(Potongan Dokumen)
----
Partisipasi Publik dalam Proses Implementasi Program Pembangunan
Masyarakat merupakan aktor penting dalam pembangunan karena menjadi objek sekaligus subyek pembangunan. Pelaku pembangunan perlu dilibatkan dalam seluruh proses pembangunan mulai dari identifikasi kebutuhan serta analisis masalah, perencanaan, pelaksanaan, monitoring serta evaluasi (Chambers, 1992).Tingkat partisipasi masyarakat merupakan salah satu indikator yang digunakan untuk menilai keberhasilan pembangunan wilayah. Menurut Riyadi (2000), produktivitas, efisiensi dan partisipasi masyarakat adalah indikator keberhasilan yang terkait erat dengan faktor-faktor yang menjadi ciri suatu wilayah dan membedakannya dengan wilayah lainnya. Indikator produktivitas diukur dari perkembangan kinerja suatu institusi beserta aparatnya, sedangkan efisiensi terkait dengan meningkatnya kemampuan teknologi/sistem dan kualitas SDM dalam pelaksanaan pembangunan dan partisipasi masyarakat merupakan indikator yang menjamin bagi kesinambungan pelaksanaan program di suatu wilayah.
Ada beberapa indikator yang dapat digunakan untuk mengukur tingkat keterbukaan ruang partisipasiyaitu seberapa luas ruang partisipasi yang disediakan untuk diakses warga, seberapa kuat warga diberi hak suara untuk mengungkapkan berbagai ide dan gagasan, berapa banyak pilihan yang bisa ditawarkan dan dinegosiasikan, serta seberapa besar publik dapat mempengaruhi berbagai keputusan. Merujuk pada Buku Monograph, on Politics & Government yang diterbitkan oleh Jurusan Ilmu Pemerintahan Fisipol UGM dan Program S2 Politik Lokal dan Otonomi Daerah, setidaknya ada tiga derajad partisipasi publik dilihat dari tingkat keleluasaan yang dibuka oleh pemerintah yaitu: (1) informatif, dimana pemerintah hanya sekedar mensosialisasikan dan menginformasikan apa saja yang menjadi rencana dalam proses kebijakan; (2) konsultatif, apabila pemerintah daerah sudah menyediakan ruang dan melembagakan keterlibatan warga dalam proses kebijakan. Masyarakat sudah dilibatkan dan memberi umpan balik atau tanggapan terhadap usulan, rumusan dan implementasi kebijakan; serta (3) ruang kewargaan, dimana partispasi publik tidak hanya terlembagakan namun juga sudah mampu mempengaruhi seluruh proses kebijakan yang ada. Lebih lanjut, ada beberapa syarat yang harus dipenuhi agar partisipasi dapat berjalan diantaranya adalah keleluasaan, kesediaan dan kepercayaan, kemampuan dari kedua belah pihak, serta alat atau metode untuk interaksi yang menjadi sarana dimana proses partisipasi berlangsung.
----
(Data Hasil Ekstraksi)
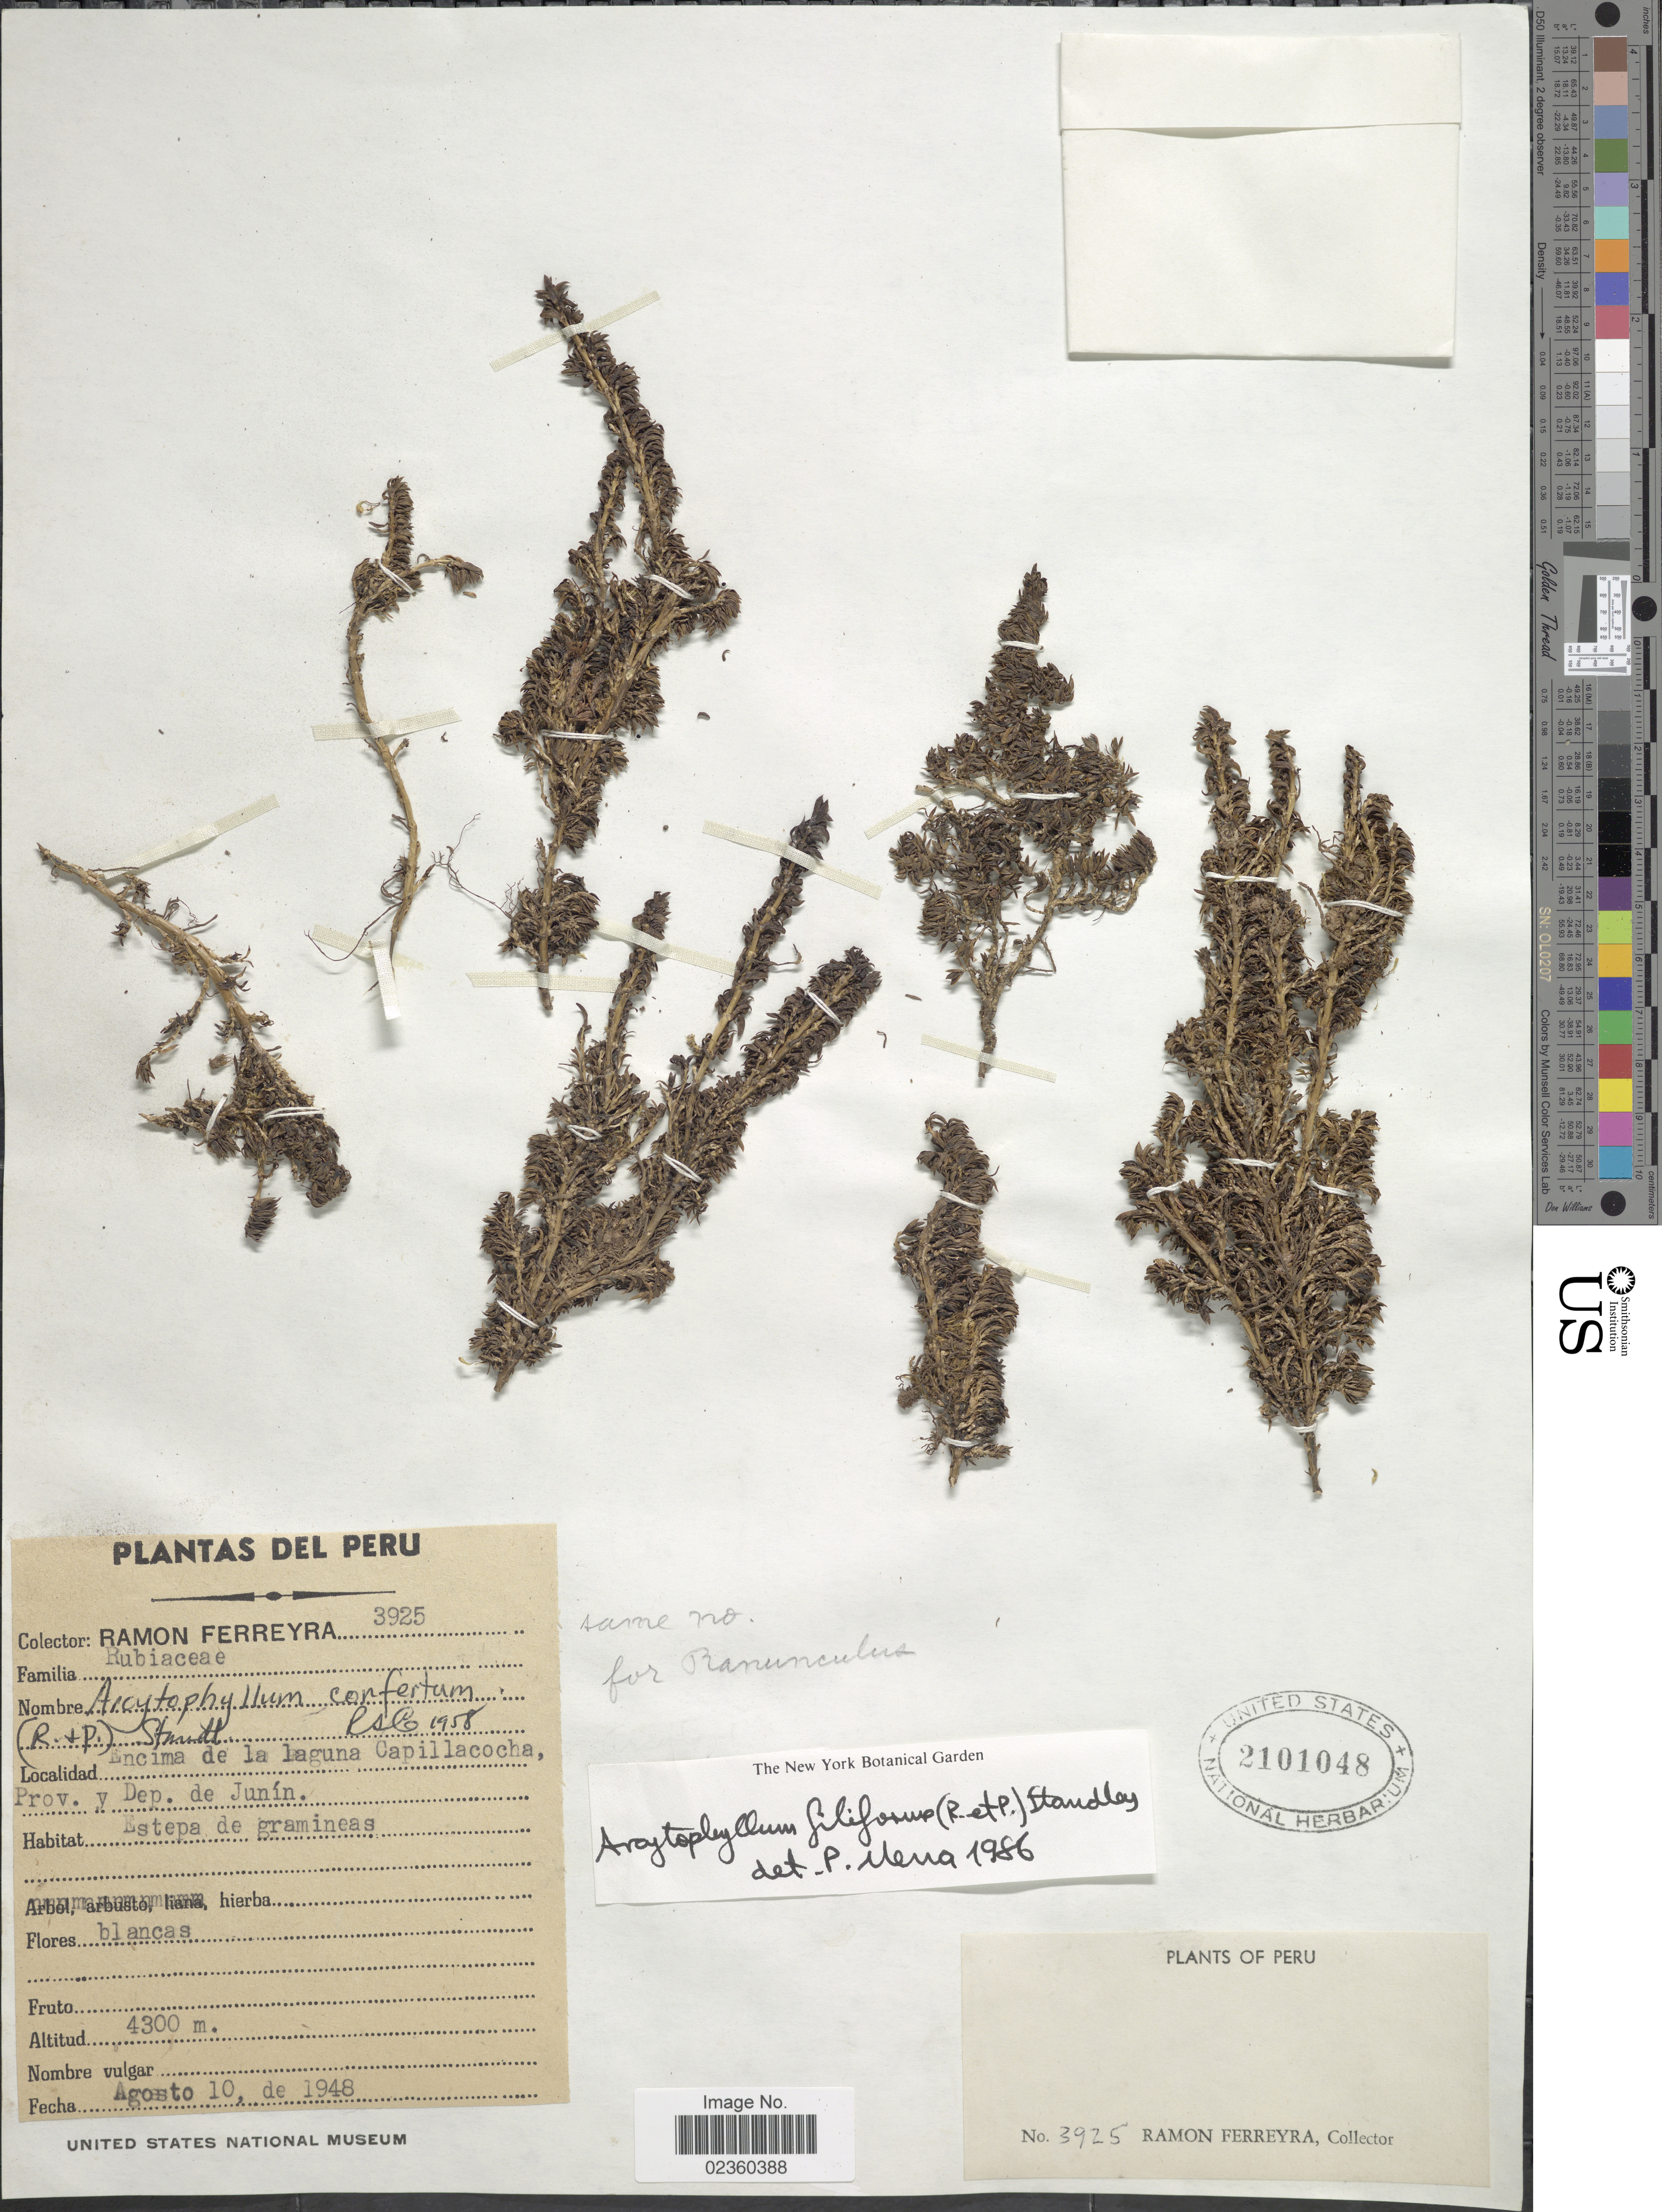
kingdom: Plantae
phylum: Tracheophyta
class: Magnoliopsida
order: Gentianales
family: Rubiaceae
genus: Arcytophyllum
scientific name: Arcytophyllum filiforme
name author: (Ruiz & Pav.) Standl.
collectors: R. A. Ferreyra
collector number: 3925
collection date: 1948-08-10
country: Peru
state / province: Junín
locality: Encima de la laguna Capillacocha, Prov. y Dep de Junín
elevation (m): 4300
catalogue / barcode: US 2101048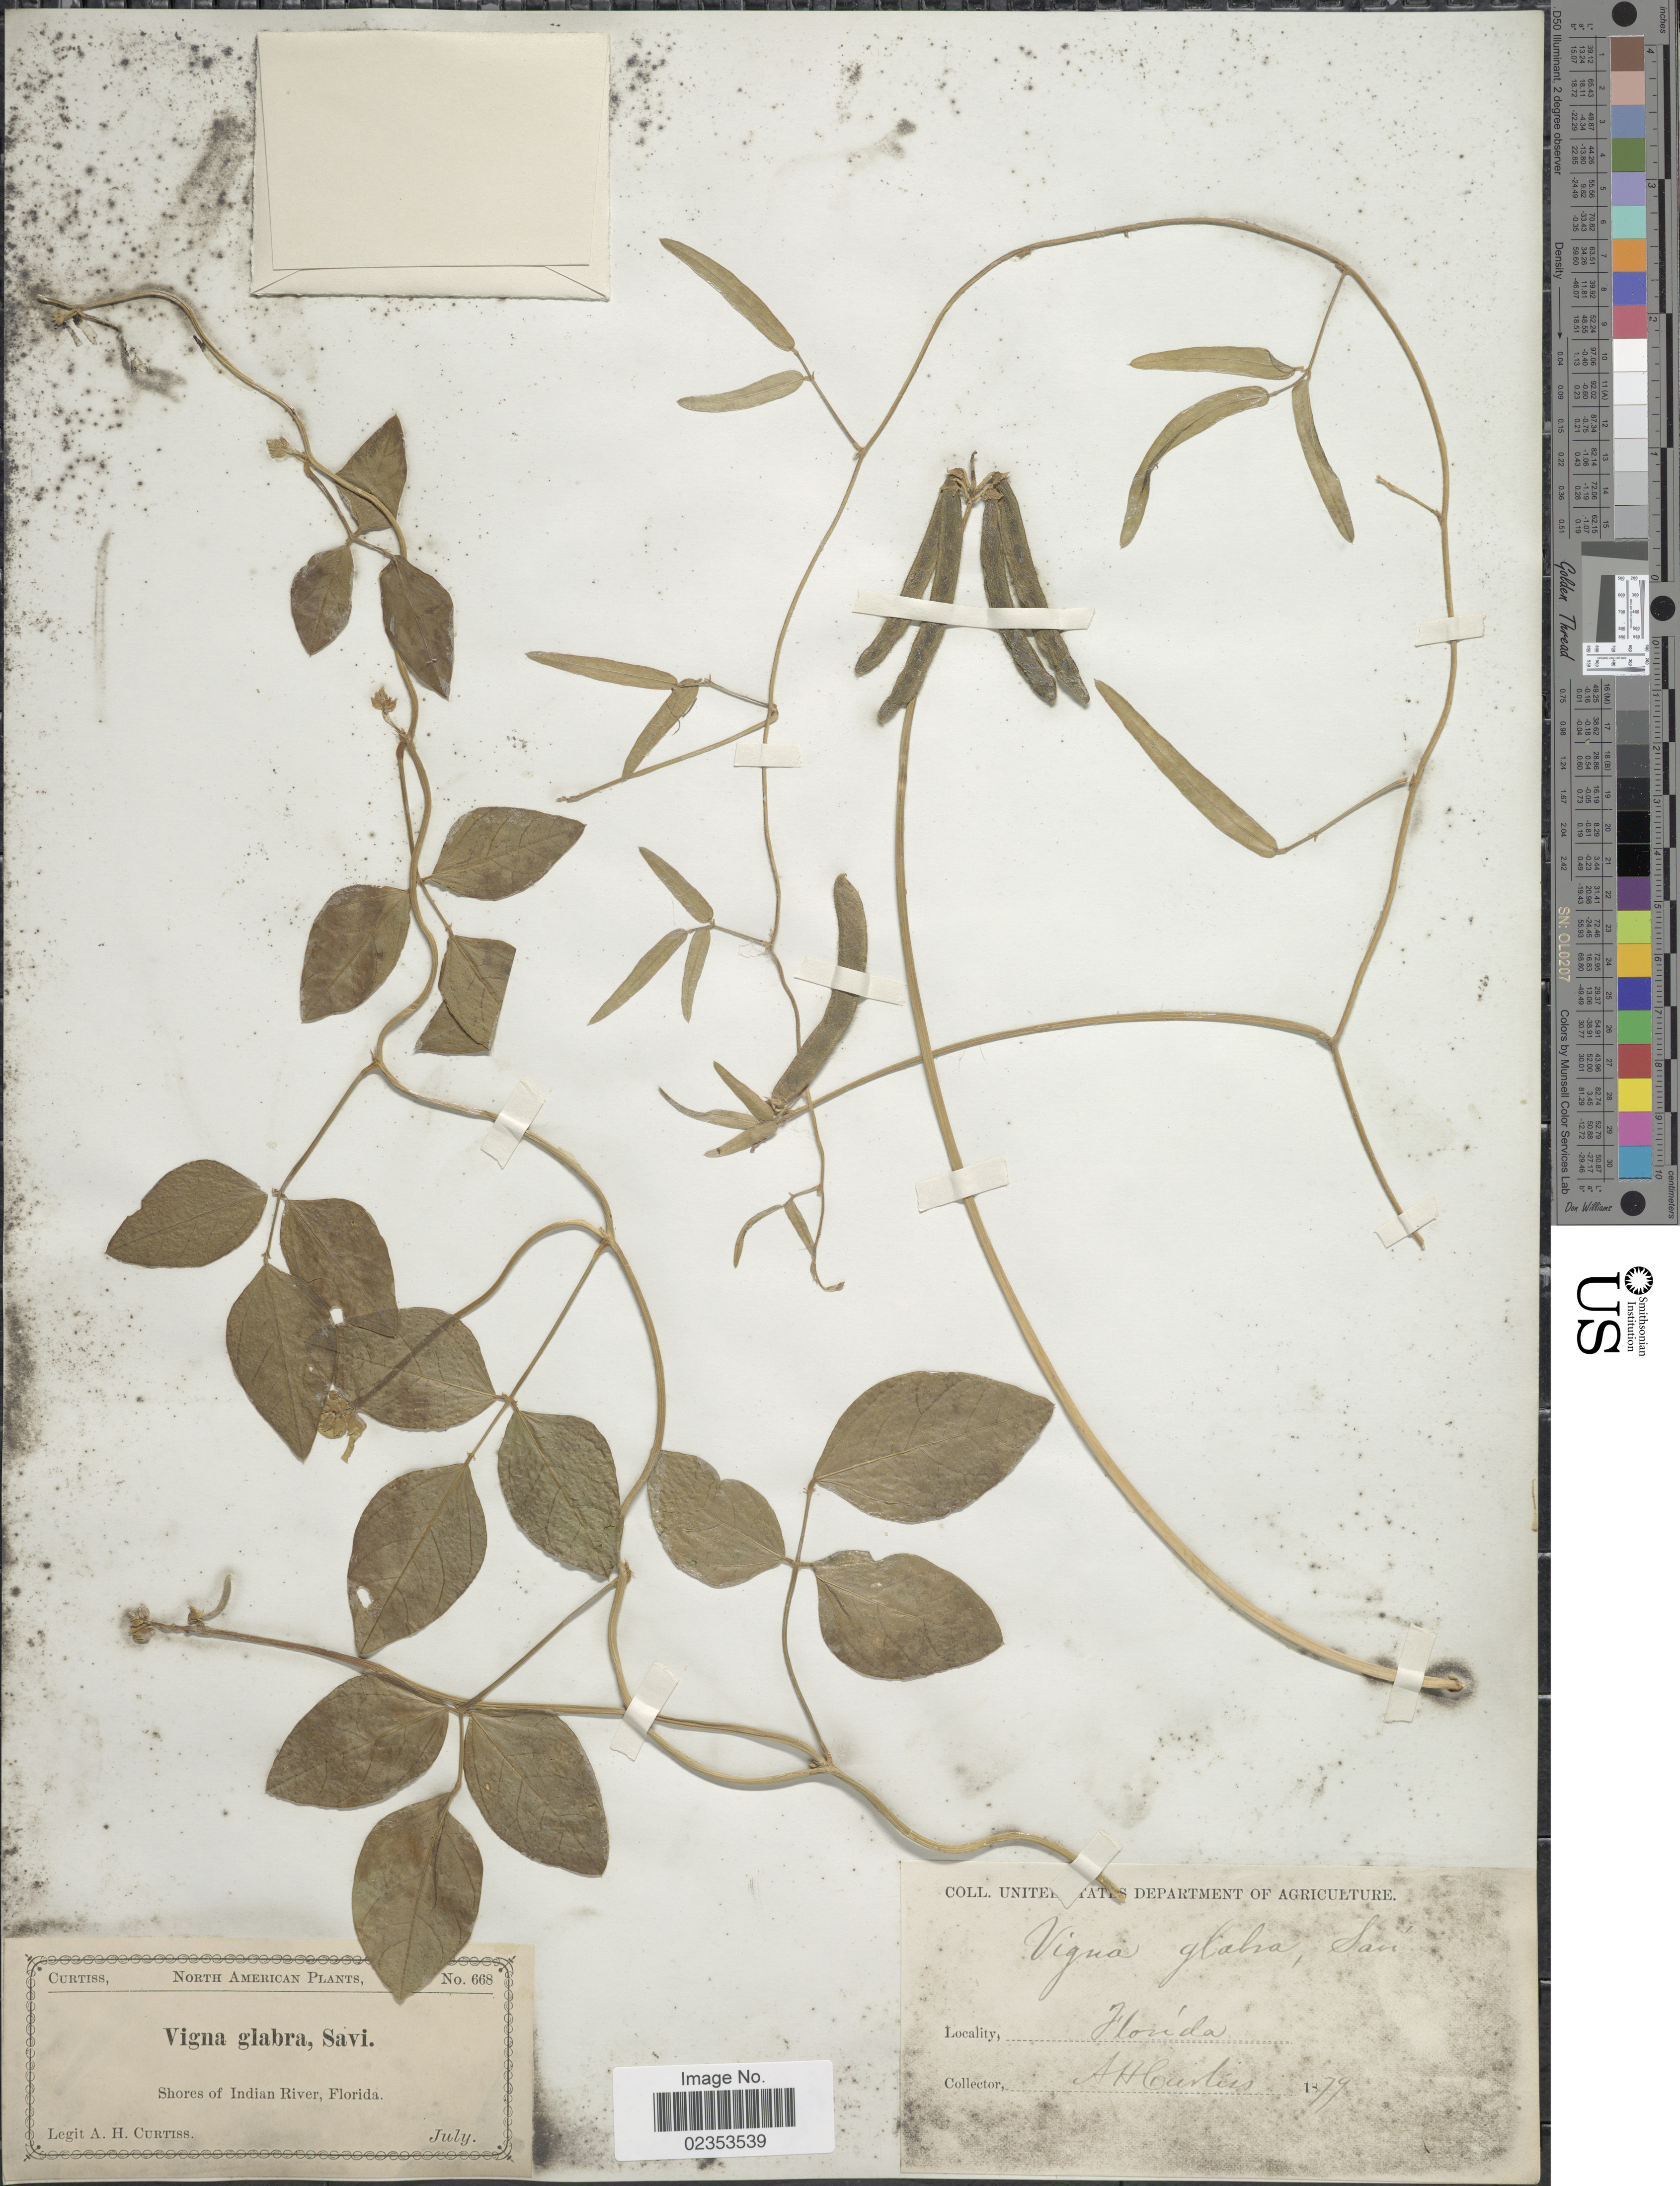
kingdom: Plantae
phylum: Tracheophyta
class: Magnoliopsida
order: Fabales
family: Fabaceae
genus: Vigna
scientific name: Vigna luteola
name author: (Jacq.) Benth.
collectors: A. H. Curtiss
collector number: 668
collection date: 1879-07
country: United States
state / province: Florida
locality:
----
(Deskripsi Tugas) Lanjutkan teks tentang partisipasi publik dalam pembangunan, dimulai setelah kalimat terakhirnya.

(Keluaran)
Konsep pembangunan partisipatif sebagamaimana dikemukakan oleh Chambers menuntut adanya ruang yang lebih luas bagi masyarakat untuk mengakses informasi dalam proses pembangunan. Informasi tersebut menjadi dasar acuan untuk merespon pelaksanaan program pembangunan oleh pemerintah. Ketiadaan akses menyebabkan komunikasi timpang sebagai akibat kepemilikan informasi yang tidak setara. Dampak berikutnya adalah umpan balik yang menjadi goal dari komunikasi dua arah tidak bisa diperoleh secara maksimal. Sehingga, pemerintah sebagai badan publik harus menyediakan informasi yang diperlukan terkait dalam proses pembangunan, di sisi lain masyarakat dapat mengakses informasi tersebut serta memberikan umpan balik bagi perbaikan kualitas pembangunan.
Mengacu pada UU Nomor 14 Tahun 2008 tentang Keterbukaan Informasi Publik, pasal 2 ayat 1 menyatakan bahwa setiap informasi publik bersifat terbuka dan dapat diakses oleh setiap pengguna informasi publik. Pada ayat 3 dinyatakan bahwa setiap informasi publik harus dapat diperoleh setiap pemohon informasi publik dengan cepat dan tepat waktu, biaya ringan, dan cara sederhana. Undang-Undang No 14 Tahun 2008 merupakan jaminan memperoleh informasi publik untuk meningkatkan partipasi aktif masyarakat pada proses penyelenggaraan negara. Setiap badan publik wajib mengumumkan informasi publik secara berkala (paling singkat 6 bulan sekali), disampaikan dengan cara yang mudah dijangkau oleh masyarakat dan dalam bahasa yang mudah dipahami. Informasi perlu disajikan dengan struktur yang mudah dipahami karena stakeholder yang beragam dengan tingkat kemampuan yang berbeda.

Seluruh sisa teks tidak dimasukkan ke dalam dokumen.